[Dataset entries]
###

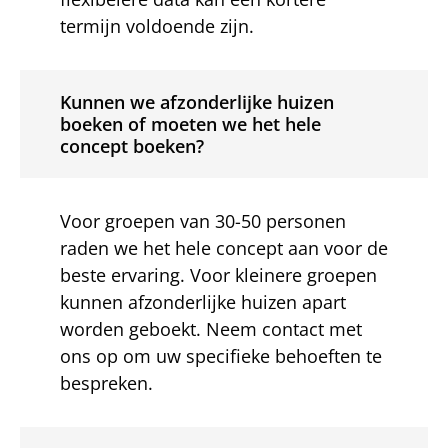
termijn voldoende zijn.
Kunnen we afzonderlijke huizen
boeken of moeten we het hele
concept boeken?
Voor groepen van 30-50 personen
raden we het hele concept aan voor de
beste ervaring. Voor kleinere groepen
kunnen afzonderlijke huizen apart
worden geboekt. Neem contact met
ons op om uw specifieke behoeften te
bespreken.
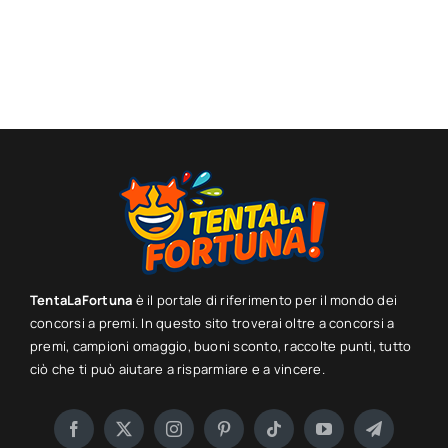
TentaLaFortuna
è il portale di riferimento per il mondo dei
concorsi a premi. In questo sito troverai oltre a concorsi a
premi, campioni omaggio, buoni sconto, raccolte punti, tutto
ciò che ti può aiutare a risparmiare e a vincere.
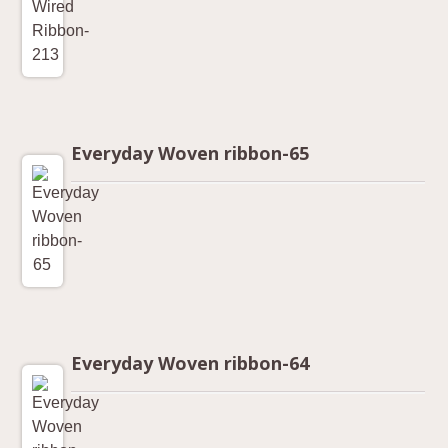
Everyday Woven ribbon-65
Everyday Woven ribbon-64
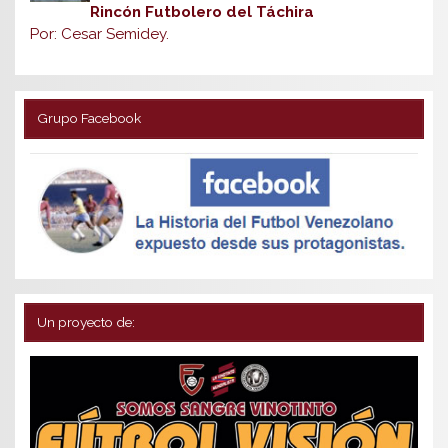
Rincón Futbolero del Táchira
Por: Cesar Semidey.
Grupo Facebook
Un proyecto de:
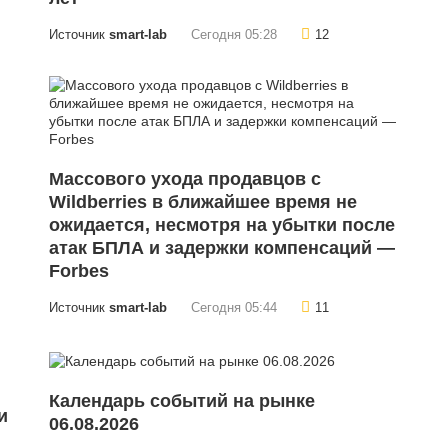
Источник
smart-lab
Сегодня 05:28
12
Массового ухода продавцов с
Wildberries в ближайшее время не
ожидается, несмотря на убытки после
атак БПЛА и задержки компенсаций —
Forbes
Источник
smart-lab
Сегодня 05:44
11
Календарь событий на рынке
и
06.08.2026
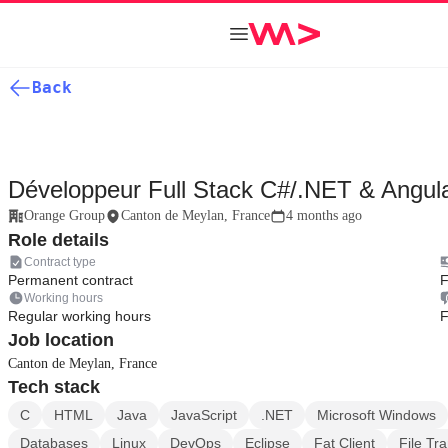
Back
Développeur Full Stack C#/.NET & Angul
Orange Group
Canton de Meylan, France
4 months ago
Role details
Contract type
Permanent contract
F
Working hours
Regular working hours
F
Job location
Canton de Meylan, France
Tech stack
C
HTML
Java
JavaScript
.NET
Microsoft Windows
Databases
Linux
DevOps
Eclipse
Fat Client
File Tr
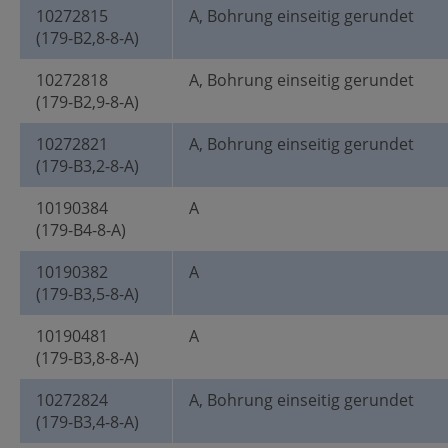
10272815
A, Bohrung einseitig gerundet
(179-B2,8-8-A)
10272818
A, Bohrung einseitig gerundet
(179-B2,9-8-A)
10272821
A, Bohrung einseitig gerundet
(179-B3,2-8-A)
10190384
A
(179-B4-8-A)
10190382
A
(179-B3,5-8-A)
10190481
A
(179-B3,8-8-A)
10272824
A, Bohrung einseitig gerundet
(179-B3,4-8-A)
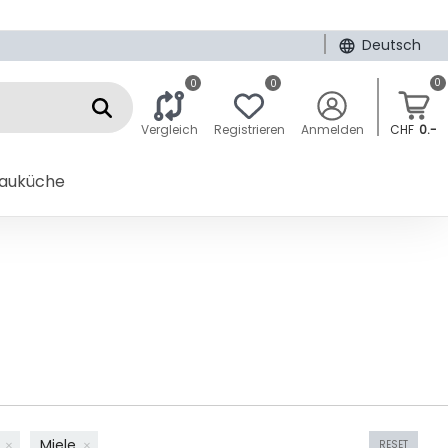
|
Deutsch
0
0
0
Vergleich
Registrieren
Anmelden
CHF
0.-
bauküche
)
Miele
RESET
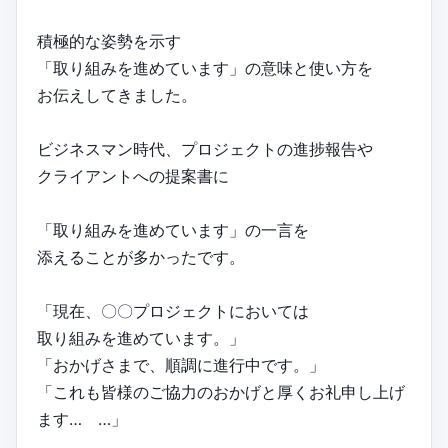
積極的な姿勢を示す
「取り組みを進めています」の意味と使い方を
お伝えしてきました。
ビジネスマン時代、プロジェクトの進捗報告や
クライアントへの提案書に
「取り組みを進めています」の一言を
添えることが多かったです。
「現在、〇〇プロジェクトにおいては
取り組みを進めています。」
「おかげさまで、順調に進行中です。」
「これも皆様のご協力のおかげと厚くお礼申し上げ
ます… …」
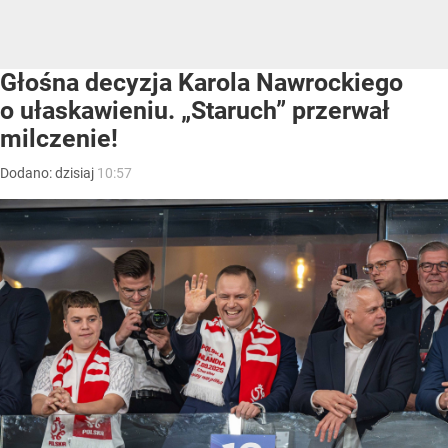
Głośna decyzja Karola Nawrockiego
o ułaskawieniu. „Staruch” przerwał
milczenie!
Dodano:
dzisiaj
10:57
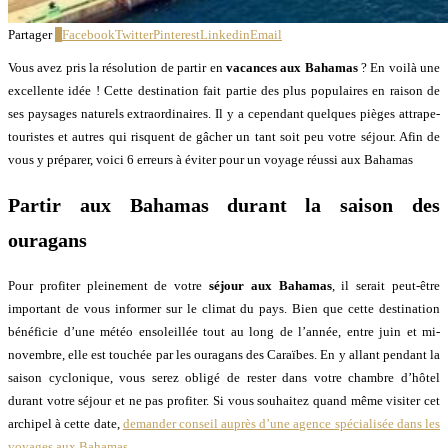
Partager
1
Facebook
Twitter
Pinterest
Linkedin
Email
Vous avez pris la résolution de partir en
vacances aux Bahamas
? En voilà une
excellente idée ! Cette destination fait partie des plus populaires en raison de
ses paysages naturels extraordinaires. Il y a cependant quelques pièges attrape-
touristes et autres qui risquent de gâcher un tant soit peu votre séjour. Afin de
vous y préparer, voici 6 erreurs à éviter pour un voyage réussi aux Bahamas
Partir aux Bahamas durant la saison des
ouragans
Pour profiter pleinement de votre
séjour aux Bahamas
, il serait peut-être
important de vous informer sur le climat du pays. Bien que cette destination
bénéficie d’une météo ensoleillée tout au long de l’année, entre juin et mi-
novembre, elle est touchée par les ouragans des Caraïbes. En y allant pendant la
saison cyclonique, vous serez obligé de rester dans votre chambre d’hôtel
durant votre séjour et ne pas profiter. Si vous souhaitez quand même visiter cet
archipel à cette date,
demander conseil auprès d’une agence spécialisée dans les
voyages aux Bahamas
.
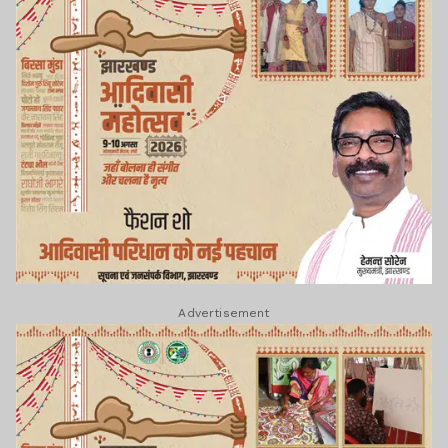
Advertisement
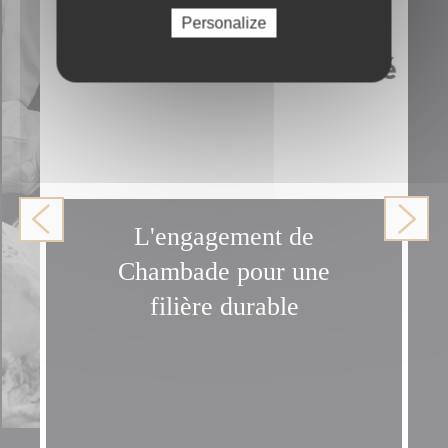
durable
.
Personalize
Reportage visible ici >
Reportage FRANCE 3 –
Cometh avec la
participation de
Chambade
Passage
reportage à 26 min
L'engagement de
Chambade pour une
filière durable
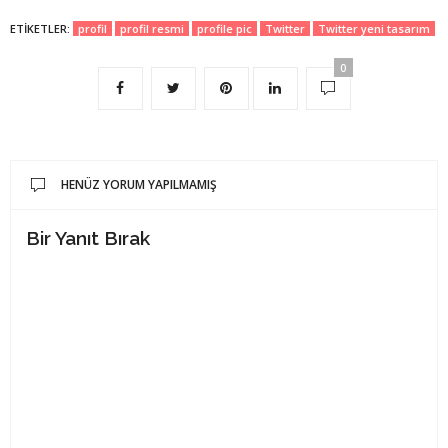
ETIKETLER:
profil
profil resmi
profile pic
Twitter
Twitter yeni tasarım
0
HENÜZ YORUM YAPILMAMIŞ
Bir Yanıt Bırak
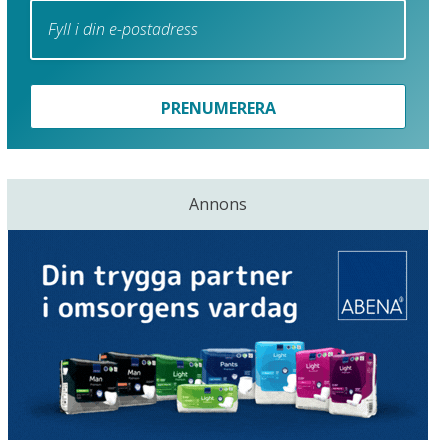
PRENUMERERA
Annons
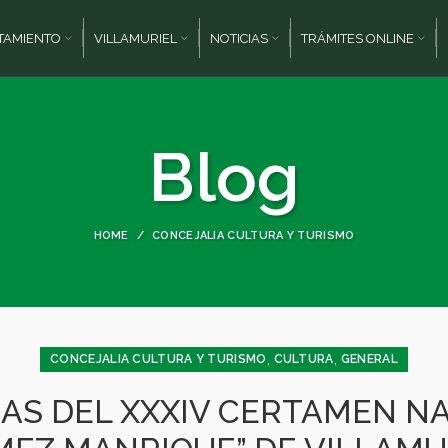
TAMIENTO
VILLAMURIEL
NOTICIAS
TRÁMITES ONLINE
Blog
HOME
CONCEJALIA CULTURA Y TURISMO
,
,
CONCEJALIA CULTURA Y TURISMO
CULTURA
GENERAL
AS DEL XXXIV CERTAMEN NA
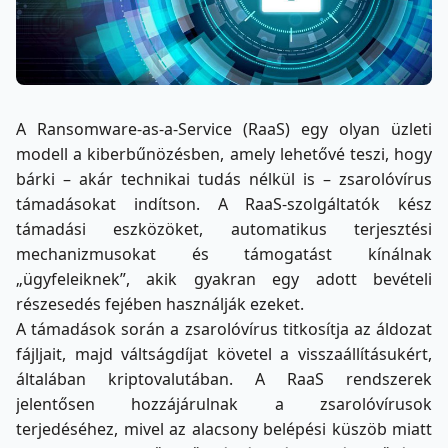
A Ransomware-as-a-Service (RaaS) egy olyan üzleti
modell a kiberbűnözésben, amely lehetővé teszi, hogy
bárki – akár technikai tudás nélkül is – zsarolóvírus
támadásokat indítson. A RaaS-szolgáltatók kész
támadási eszközöket, automatikus terjesztési
mechanizmusokat és támogatást kínálnak
„ügyfeleiknek”, akik gyakran egy adott bevételi
részesedés fejében használják ezeket.
A támadások során a zsarolóvírus titkosítja az áldozat
fájljait, majd váltságdíjat követel a visszaállításukért,
általában kriptovalutában. A RaaS rendszerek
jelentősen hozzájárulnak a zsarolóvírusok
terjedéséhez, mivel az alacsony belépési küszöb miatt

###

> _What to produce_
Give again, exactly as written above, every line from the one holding "archipel à cette" to the one holding "Chambade pour une", with both ends kept and the pictures left out.

> _Answer to this task_
archipel à cette date,
demander conseil auprès d’une agence spécialisée dans les
voyages aux Bahamas
.
Advertisement
durable
.
Personalize
Reportage visible ici >
Reportage FRANCE 3 –
Cometh avec la
participation de
Chambade
Passage
reportage à 26 min
L'engagement de
Chambade pour une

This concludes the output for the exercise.